Lorsque l'on voit un film tiré d'une oeuvre romanesque, on a toujours tendance à faire la comparaison. Or, ici, celle-ci est loin d'être à l'avantage du film de J.D. Verhaeghe. En effet, il a voulu donner à l'histoire un côté réaliste, "terroir", et pour ce faire, il a gommé tout ce qui faisait la beauté et le charme du texte d'Alain-Fournier: le mystère, l'aventure, la passion. Ici, certes, les images sont jolies, mais sans épaisseur, et l'on suit le récit sans aucune passion... Et pourquoi avoir changé de 20 ans l'époque? Pourquoi avoir modifié la fin, créant là un grave contre-sens?
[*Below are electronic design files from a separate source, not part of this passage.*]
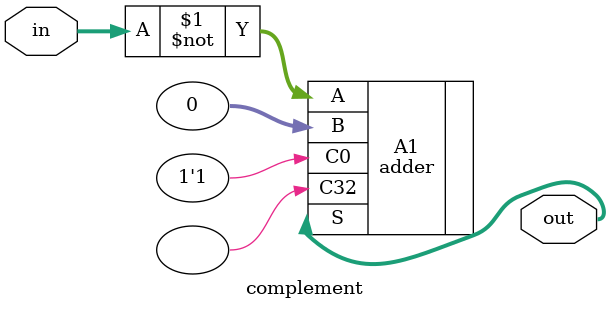
<source format=v>
`timescale 1ns / 1ps
module complement(input[31:0] in,output[31:0] out);

adder A1(.A(~in),.B(32'd0),.C0(1'd1),.S(out),.C32());

endmodule

</source>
Que dire enfin de l'interprétation? A côté des solides P. Torreton, JP. Marielle et V. Stroh, dont les rôles sont assez peu importants, les trois personnages essentiels sont de vraies "erreurs de casting": Clémence Poésy est charmante, mais n'incarne en rien le charme acidulé d'Yvonne de Galais (ce que Brigitte Fossey réussissait fort bien dans la version 1967- très réussie- de Jean-Gabriel Albicocco). Nicolas Duvauchelle incarne un Meaulnes bien peu aventurier, et Jean-Baptiste Maunier, s'il sait au début du film être un François Seurel assez convaincant, ne peut résister aux problèmes de l'âge, et devient franchement ridicule affublé d'une moustache pour expliquer son passage à l'âge adulte, que le jeune acteur est loin d'approcher... Florence Thomassin, la mère de Meaulnes, minaude autant qu'elle peut, et le personnage de Frantz de Galais est à peine esquissé: pauvre Malik Zidi! Seul bon point dans cette interprétation hybride et décevante: le charme acide d'Emilie Dequenne, adorable Valentine.
Mieux vaut donc se replonger avec délices dans le superbe roman d'Alain-Fournier, ou encore essayer de voir ou revoir la version d'Albicocco. Lui , au moins, avait su rendre l'atmosphère du roman!!